Uji, The Tale of Genji Museum, and Murasaki Shikibu

I did a few off the beaten path excursions in Japan. Before my trip, I accidently came across a book titled The Tale of Genji by Murasaki Shikibu. Her work is referred to as the world’s first novel. And I just had to read it. So, I bought the 1200 page or so book and began reading. Unfortunately, I could not finish it because the Protagonist, Hikaru Genji, has no redeeming qualities, and I didn't care about what would happen to him as the story unfolded. I laughed so hard when I read someone’s review on Amazon: “look, I read this book for class...all you need to know is that Genji's a ho.” A blunt review, but not far from the truth. Also, I would not call this book a novel because there is no story, but rather a series of sentences strung together. Apparently, the last third of it was written by someone else. Of course, this book has been translated to English. Perhaps if I was able to read it in its original archaic language, I would have liked it??

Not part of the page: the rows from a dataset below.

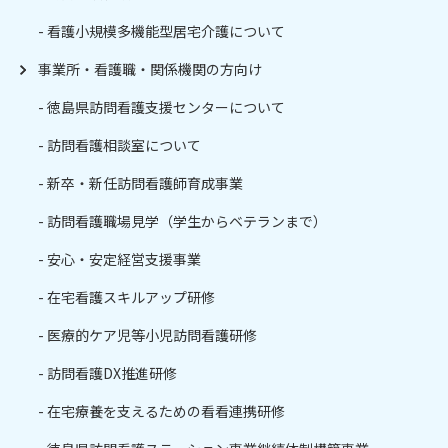
看護小規模多機能型居宅介護について
事業所・看護職・関係機関の方向け
徳島県訪問看護支援センターについて
訪問看護相談室について
新卒・新任訪問看護師育成事業
訪問看護職場見学（学生からベテランまで）
安心・安定経営支援事業
在宅看護スキルアップ研修
医療的ケア児等小児訪問看護研修
訪問看護DX推進研修
在宅療養を支えるための看看連携研修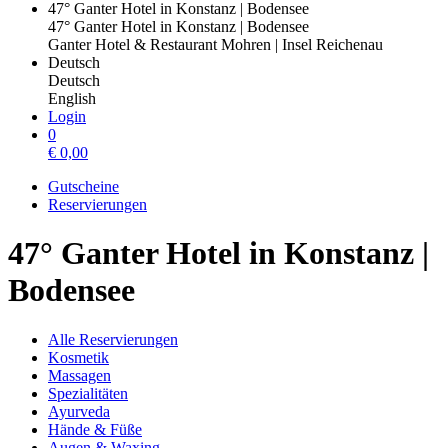
47° Ganter Hotel in Konstanz | Bodensee
47° Ganter Hotel in Konstanz | Bodensee
Ganter Hotel & Restaurant Mohren | Insel Reichenau
Deutsch
Deutsch
English
Login
0
€
0,00
Gutscheine
Reservierungen
47° Ganter Hotel in Konstanz |
Bodensee
Alle Reservierungen
Kosmetik
Massagen
Spezialitäten
Ayurveda
Hände & Füße
Augen & Waxing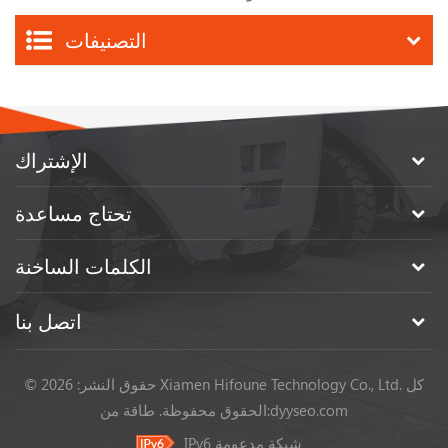
التصنيفات
الإشتراك
تحتاج مساعدة
الكلمات الساخنة
اتصل بنا
© حقوق النشر: 2026 Xiamen Hifoune Technology Co., Ltd. كل
dyyseo.com
طاقة من:
الحقوق محفوظة.
IPv6 شبكة مدعومة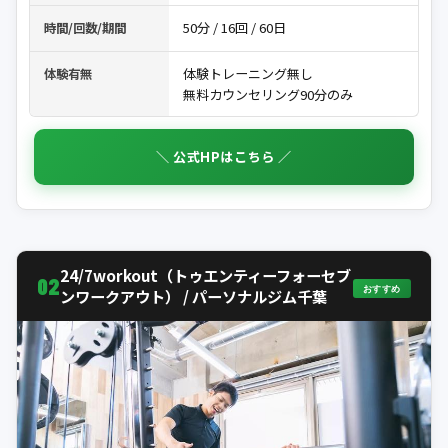
50分 / 16回 / 60日
時間/回数/期間
体験トレーニング無し
体験有無
無料カウンセリング90分のみ
＼ 公式HPはこちら ／
24/7workout（トゥエンティーフォーセブ
02
おすすめ
ンワークアウト） / パーソナルジム千葉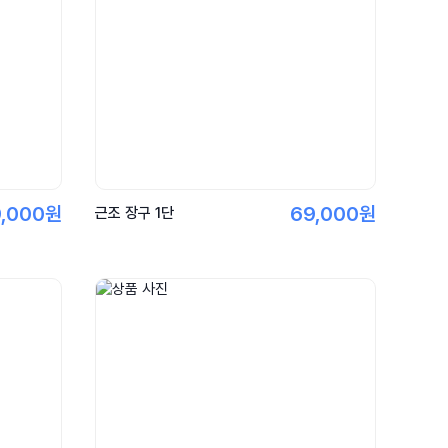
9,000원
69,000원
근조 장구 1단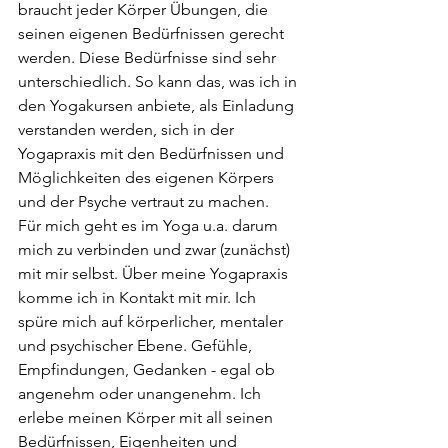
braucht jeder Körper Übungen, die 
seinen eigenen Bedürfnissen gerecht 
werden. Diese Bedürfnisse sind sehr 
unterschiedlich. So kann das, was ich in 
den Yogakursen anbiete, als Einladung 
verstanden werden, sich in der 
Yogapraxis mit den Bedürfnissen und 
Möglichkeiten des eigenen Körpers 
und der Psyche vertraut zu machen.
Für mich geht es im Yoga u.a. darum 
mich zu verbinden und zwar (zunächst) 
mit mir selbst. Über meine Yogapraxis 
komme ich in Kontakt mit mir. Ich 
spüre mich auf körperlicher, mentaler 
und psychischer Ebene. Gefühle, 
Empfindungen, Gedanken - egal ob 
angenehm oder unangenehm. Ich 
erlebe meinen Körper mit all seinen 
Bedürfnissen, Eigenheiten und 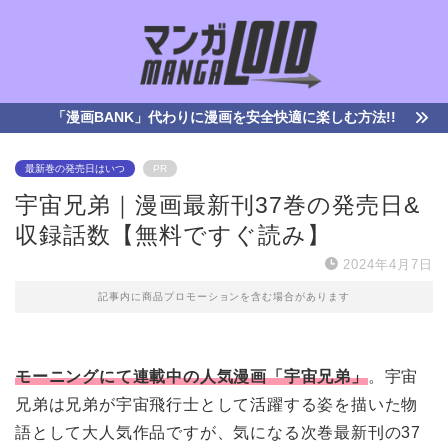
「漫画BANK」代わりに漫画を安全快適に楽しむ方法!!
最新巻の発売日はいつ
PR
宇宙兄弟｜漫画最新刊37巻の発売日&
収録話数【無料ですぐ読み】
2024年4月7日
記事内に商品プロモーションを含む場合があります
モーニングにて連載中の人気漫画「宇宙兄弟」
。宇宙
兄弟は兄弟が宇宙飛行士として活躍する姿を描いた物
語として大人気作品ですが、気になる次巻最新刊の37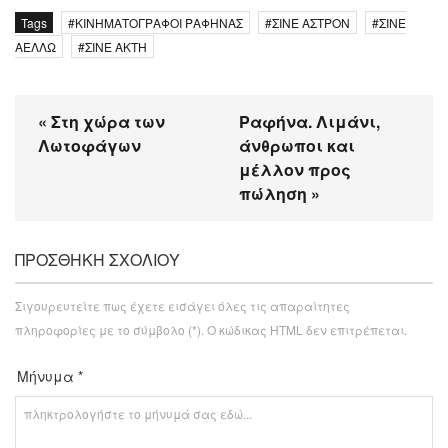
Tags
ΚΙΝΗΜΑΤΟΓΡΑΦΟΙ ΡΑΦΗΝΑΣ
ΣΙΝΕ ΑΣΤΡΟΝ
ΣΙΝΕ
ΑΕΛΛΩ
ΣΙΝΕ ΑΚΤΗ
« Στη χώρα των
Ραφήνα. Λιμάνι,
Λωτοφάγων
άνθρωποι και
μέλλον προς
πώληση »
ΠΡΟΣΘΉΚΗ ΣΧΟΛΊΟΥ
Σιγουρευτείτε πως έχετε εισάγει όλες τις απαραίτητες
πληροφορίες με το σύμβολο (*). Ο κώδικας HTML δεν επιτρέπεται.
Μήνυμα *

Anyhow, just the fact that Murasaki was ahead of her time and decided to write a novel impressed me. I also gained some knowledge about her as a lady-in-waiting, the Hein period, and the aristocratic life in the 11th century Japan.  So, I decided to stop by Uji on my way to Nara to visit The Tale of Genji Museum. Uji is a beautiful city also known for their high-quality green teas.
My tour guide, who took me there, didn’t know anything about Murasaki and didn’t care. He said, “It’s a girl thing.” But later, as we visited different temples, he realized her importance in the Japanese society. When we arrived at The Tale of Genji Museum, he simply went to sit somewhere and didn’t want to bother to go through the museum with me. There was an English audio guide, but it had technical difficulties and wasn’t working and the explanations were in Japanese.
The above photos are scenes from the novel. It’s about Genji, the women he courted, and life during that time period.
There is also a small library and a shop. I bought a few of the photographs which depict Murasaki during different seasons.
Uji is worth a half-a-day trip even if you are not interest in literature. There are small tea shops, a lovely scenery, the Byodo-in: a Buddhist temple, and tea plantations.